RAG Inference Server

June 12, 2025 · View on GitHub

This utility pipeline serves a model trained by Augmentoolkit for inference, using llama.cpp as a backend, with the addition of an effective RAG (Retrieval-Augmented Generation) setup. Due to it using llama.cpp, inference will be much slower than in production (where you would want to use vllm — see the local linux start script for reference) but llama.cpp is conveniently cross-platform, so it is used for this individual chatting usecase.

This pipeline is different from the basic server in that it vectorizes the questions of the quesiton-answer pairs your model was trained on. It uses this in vector search to find paragraphs which are related to similar questions. This additional grounding can help models with details that are rarely mentioned -- and, of course, the model is trained to fall back to its parametric memory if the RAG fails.

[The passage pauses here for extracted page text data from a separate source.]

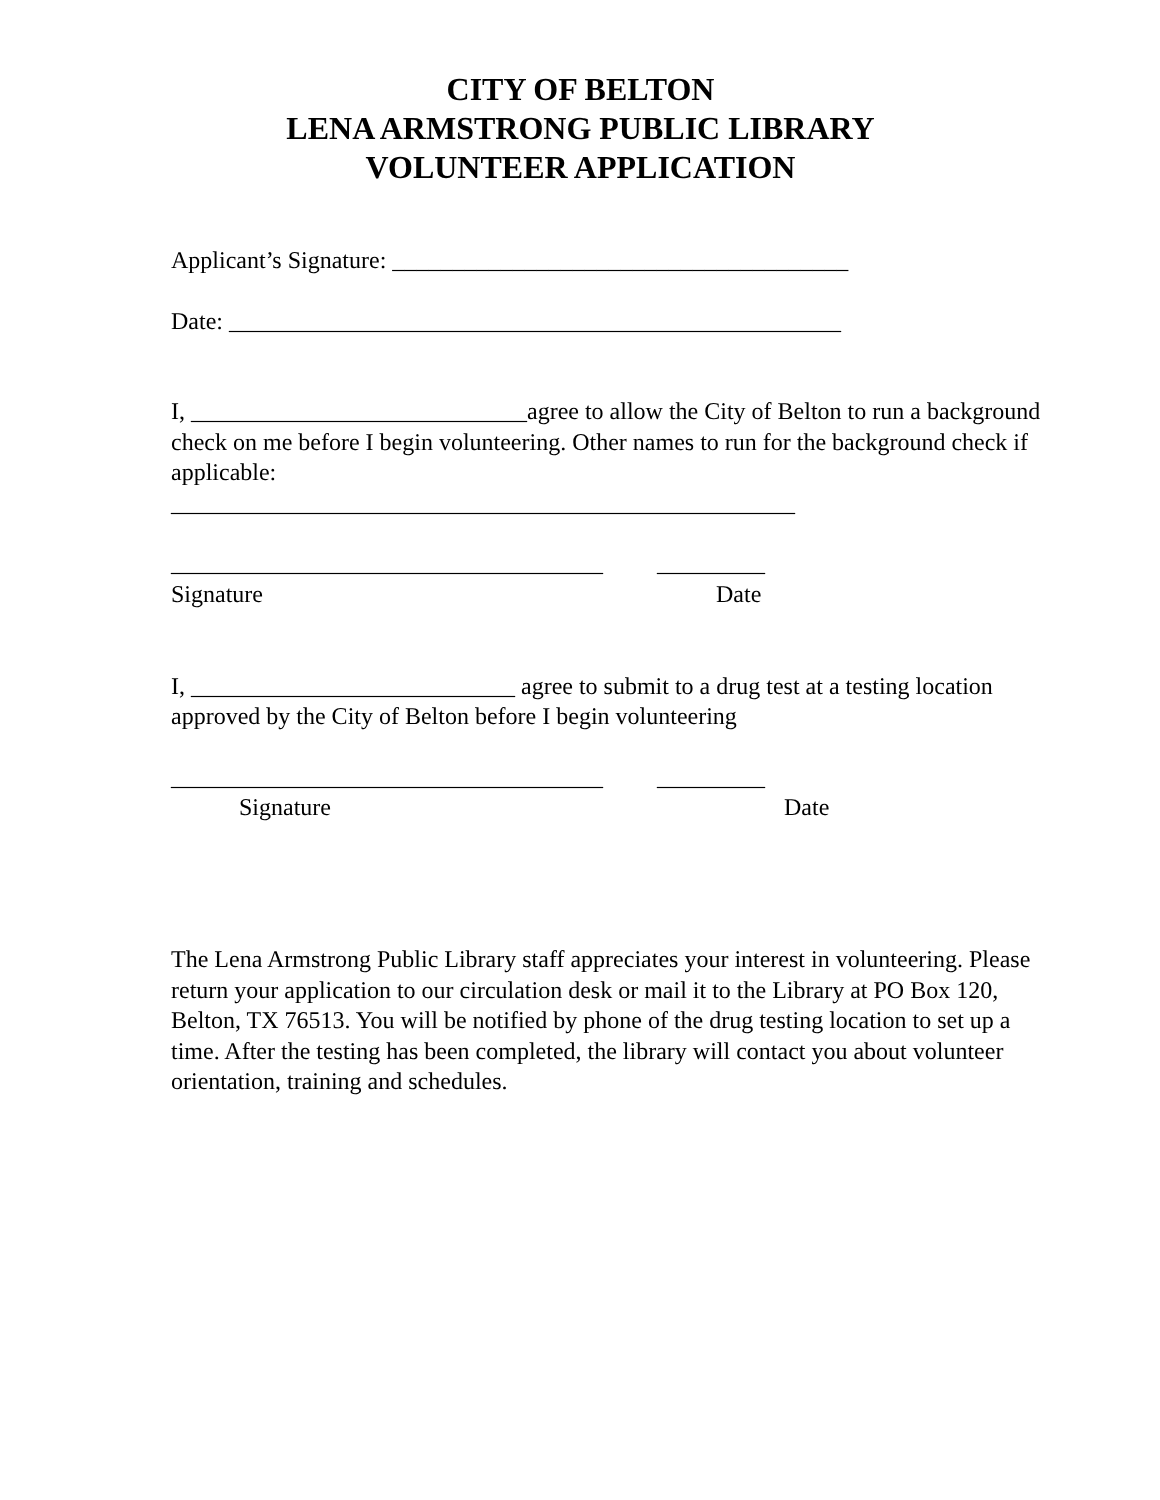CITY OF BELTON
LENA ARMSTRONG PUBLIC LIBRARY
VOLUNTEER APPLICATION
Applicant’s Signature: ______________________________________
Date: ___________________________________________________
I, ____________________________agree to allow the City of Belton to run a background check on me before I begin volunteering. Other names to run for the background check if applicable:
____________________________________________________
____________________________________ _________
Signature Date
I, ___________________________ agree to submit to a drug test at a testing location approved by the City of Belton before I begin volunteering
____________________________________ _________
Signature Date
The Lena Armstrong Public Library staff appreciates your interest in volunteering. Please return your application to our circulation desk or mail it to the Library at PO Box 120, Belton, TX 76513. You will be notified by phone of the drug testing location to set up a time. After the testing has been completed, the library will contact you about volunteer orientation, training and schedules.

The config here borrows heavily from the basic server

prompt_path: This is a path to a prompt.txt file. These files are saved at the end of a dataset generation run from Augmentoolkit; they are an example of a system prompt which that model in question was trained with, and with which it will have optimal performance.
template_path: This is a path to a template.txt file. These files are saved at the end of a dataset generation run from Augmentoolkit -- point it at the file for the model you want to run. The chat template can alternatively usually be found inside the tokenizer_config.json of a model.
gguf_model_path: This is the path to the GGUF MODEL FILE (not the directory) that you want to run. However, this model file should be located inside a directory with the tokenizer it was trained on. BAsically, this means that you should point this at the gguf model file inside the model directory that is saved by Augmentoolkit at the end of a raining run.
context_length: The context length of the model. Typically you set this to however many tokens you trained the model with, but honestly if you need more tokens, so long as you aren't exceeding the token counts that the model was PRETRAINED with, you should be fine.
llama_path: The path to your local llama.cpp install
port: what port to run on
question_chunk_size: the maximum chunk size fr a single embedded thing. Usually questions will be a single chunk unless you set this very low. Still, you may configure it.
top_k: Number of RAG documents to retrieve per query.
cache_dir: Where to save the RAG dataset to when it is prepared (the dataset is cached so that future runs don't need to re-embed everything.)
collection_name The name of the collection within the Chroma database. You probably don't need to touch this. Why did I make this configurable? Don't remember, but in case there was a reason, you can change this. But again, probably don't have to.
max_shrink_iterations: The number of times to shrink the context of the retrieved chunks in order to make it all fit within the context limit.
pipeline: this setting is used by the interface to know what pipeline this config is associated with.